Son izlenen ünlü CHP Genel Sekreteri Önder Sav. Sav Bolu eski Valisi Ali Serindağ’la makam odasında görüşürken Vakit Gazetesi aramaz mı… Sav da yanlışlıkla “yes” tuşuna basmaz mı… Vakit de 44 dakika boyunca dinleyip, dinlediklerini yazmaz mı… Vakit ne yapalım “yes tuşuna basmasaydı” demez mi…
Normal yani… Disiplin ve kontrol! Dinlemek izlemek izin almadan açıklamak etikmiş meğer.
İstihbarat Daire Başkanlığı’nın tüm iletişim trafiğine takibe almış… Emniyet Genel Müdürlüğü “dinleme”nin adını “izleme” koymuş. “Dinleme” için ayrı ayrı mahkeme kararı gerekiyor, zahmetmli! “İzleme” için toplu izin yeterli. Neyse içime su serpildi. Bu satırları yazarken 3 ayda bir toplu izinler kalktı.
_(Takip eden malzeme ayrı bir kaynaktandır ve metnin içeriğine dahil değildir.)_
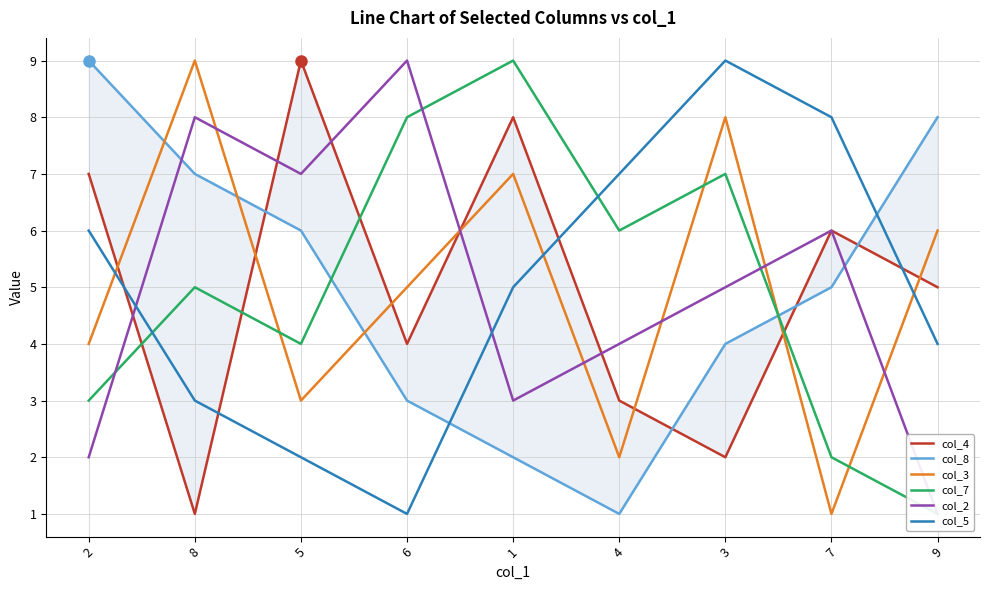

At which label does col_8 first exceed 5?

2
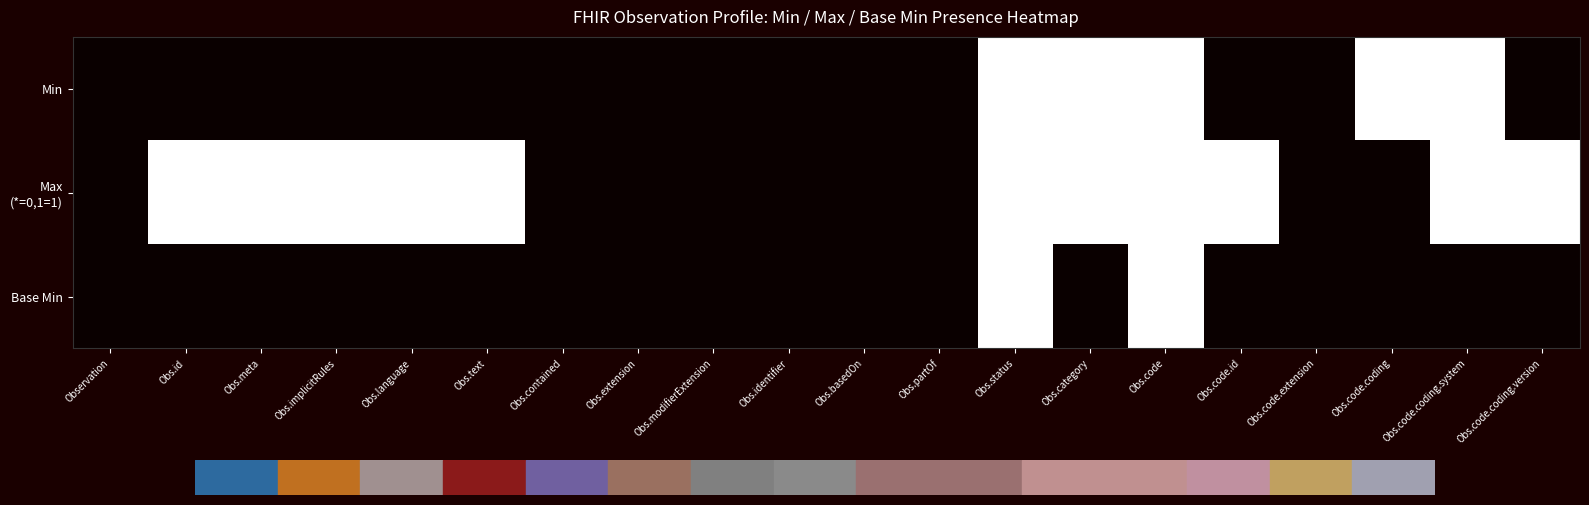

At how many categories does at least one series exceed 0?

12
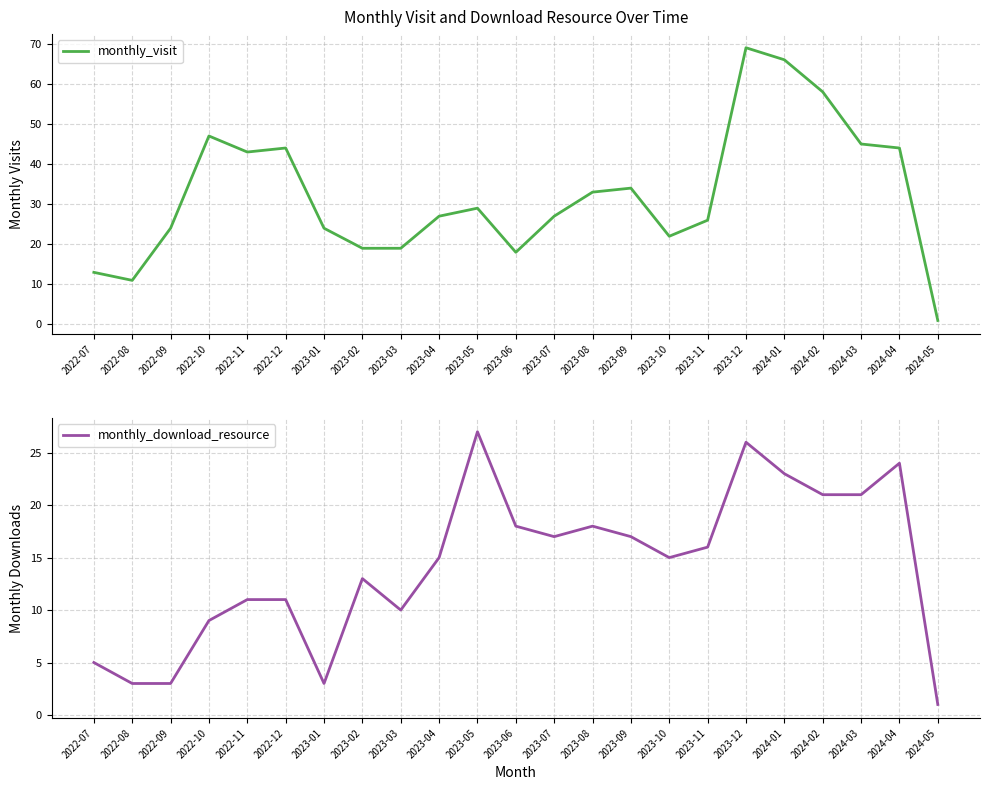

Reading left to right, what are all the values shown in this chart?

monthly_visit: 13	11	24	47	43	44	24	19	19	27	29	18	27	33	34	22	26	69	66	58	45	44	1
monthly_download_resource: 5	3	3	9	11	11	3	13	10	15	27	18	17	18	17	15	16	26	23	21	21	24	1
“Kişisel Verilerin Korunması Kanun Tasarısı” oldu bittiyle Meclis’e sunuldu. Tasarı “kişisel veri”yi “kimliği belirlenebilir gerçek ve tüzel kişilere ilişkin bütün bilgiler” olarak tanımlıyor bilgilerin nasıl toplanacağı, nasıl korunacağı, nasıl kullanılacağını düzenliyor. “Bütün bilgiler” ifadesinin, sadece nüfus kütüğü, öğrenim düzeyi, adres, iş, sabıka, vergi, pasaport gibi ‘teknik’ kayıtlardan ibaret olmadığı anlaşılıyor.
Yakında tüm bu bilgilere iş yeri amirinden polise kadar, muhatap olmak durumunda kaldığınız tüm kişi ve kurumlar erişebilecek. Amir, memurunun inancından, özel hayatındaki gelişmelere haberdar olabilecek.
“Yes” tuşuna bassan da basmasan da yanmışsın.